■ Aim of the task
Nothing outside the range is to be copied. From the entries below, reproduce exactly the lines starting at the one with "left knee: (540, 272)" and ending at the one with "right eye: (226, 128)", without pictures.

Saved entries
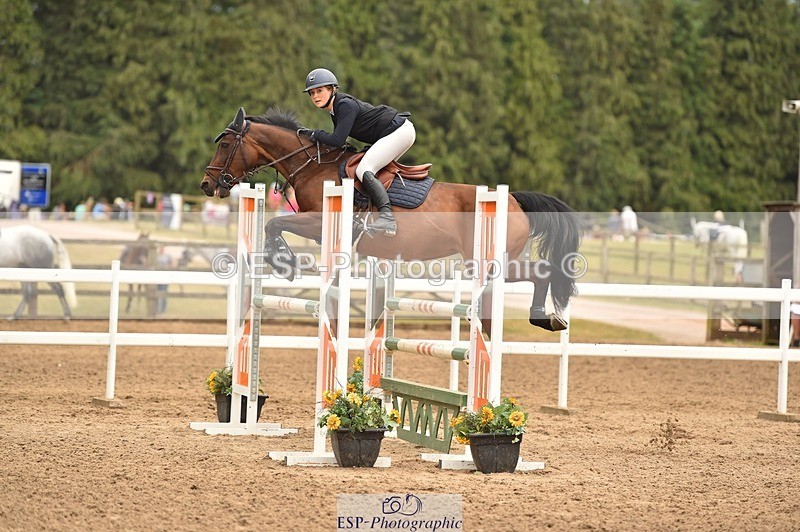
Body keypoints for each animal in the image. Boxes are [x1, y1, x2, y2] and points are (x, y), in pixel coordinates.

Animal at [200, 107, 583, 331]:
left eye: (225, 145)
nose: (207, 184)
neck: (313, 166)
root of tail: (514, 200)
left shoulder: (321, 223)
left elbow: (273, 225)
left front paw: (283, 262)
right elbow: (274, 226)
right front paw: (283, 261)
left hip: (491, 260)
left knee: (540, 272)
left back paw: (543, 318)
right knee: (538, 273)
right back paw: (546, 319)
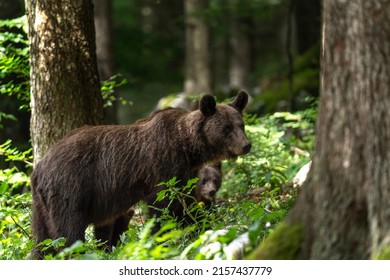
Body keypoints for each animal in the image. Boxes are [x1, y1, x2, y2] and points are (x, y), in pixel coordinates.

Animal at [29, 90, 250, 258]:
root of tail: (40, 166)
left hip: (41, 203)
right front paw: (162, 240)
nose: (246, 145)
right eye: (226, 128)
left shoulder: (185, 175)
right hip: (70, 186)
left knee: (41, 237)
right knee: (68, 230)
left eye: (241, 124)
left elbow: (187, 205)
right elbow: (163, 208)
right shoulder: (162, 167)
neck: (188, 148)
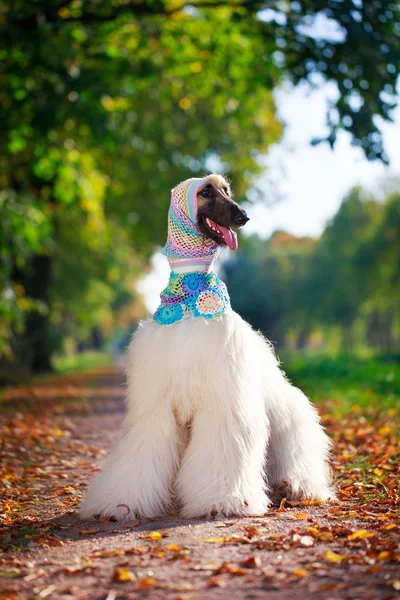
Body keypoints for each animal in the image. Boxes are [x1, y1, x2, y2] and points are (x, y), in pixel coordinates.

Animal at [79, 173, 334, 520]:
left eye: (227, 190)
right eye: (206, 192)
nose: (244, 216)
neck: (190, 303)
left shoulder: (224, 403)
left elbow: (222, 446)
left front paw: (225, 500)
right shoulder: (156, 407)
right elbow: (144, 448)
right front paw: (121, 502)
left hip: (289, 424)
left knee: (298, 460)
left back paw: (297, 487)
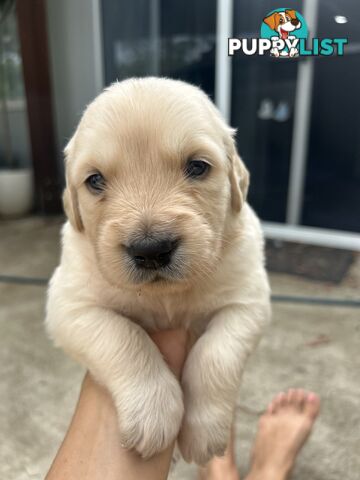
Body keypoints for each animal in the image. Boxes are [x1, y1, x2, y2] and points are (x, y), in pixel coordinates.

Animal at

■ Result for this exercise
left knee: (540, 272)
left back paw: (543, 318)
right knee: (538, 273)
right back paw: (546, 319)
Body keypoints for each animal in the image. Boxes are [x1, y1, x2, y2] and points are (x, y), in pixel coordinates.

Animal at [29, 90, 250, 258]:
root of tail: (40, 166)
left hip: (41, 203)
right front paw: (162, 240)
nose: (246, 145)
right eye: (226, 128)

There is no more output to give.